Computer scientists from Rice University, in collaboration with Intel Labs, have announced a breakthrough new deep learning algorithm – called SLIDE – that trains AI models faster on CPUs than traditional algorithms on GPUs. For some types of computation, this effectively moves the performance crown of fastest chip for training to CPUs.
In particular, the researchers benchmarked a system with 44 “Xeon-class cores” against a $100,000 system with eight Nvida Volta V100 GPUs with tensor cores, although they only used one V100 for the tests. The Xeon system completed the task in one hour using SLIDE, compared to 3.5 hours for a single Volta V100 with a TensorFlow implementation. The researchers also noted that the algorithm may be further optimized as it competes against a mature (software and hardware) platform. For example, it did not yet use Intel's DLBoost acceleration.
Processors are going to be in much more demand than they already are.
Neat. Wonder if AMD has a similar competing technology.
This algorithm should also work on AMD's processors since they stated in the article they aren't using DLBoost yet. ASIC is great for inferencing but until this breakthrough GPUs were the standard for training.

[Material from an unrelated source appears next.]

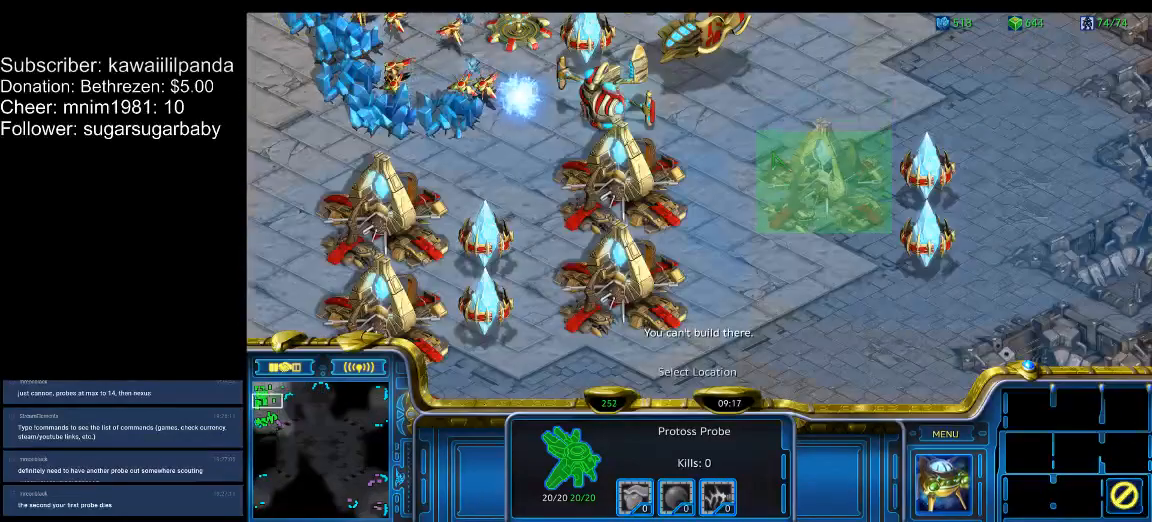
{"keys": [], "events": []}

The researchers say that there are further performance improvements left as they have “just scratched the surface”. To that end, they say that they have not used vectorization – such as AVX SIMD instructions – including Intel’s DLBoost acceleration and claimed “there are a lot of other tricks we could still use to make this even faster.”
Interesting and really cool to see. I wonder what the power consumption difference is though. As a guess, I would say the 44 core intel chip is pulling twice as much power as the Tesla is but who knows.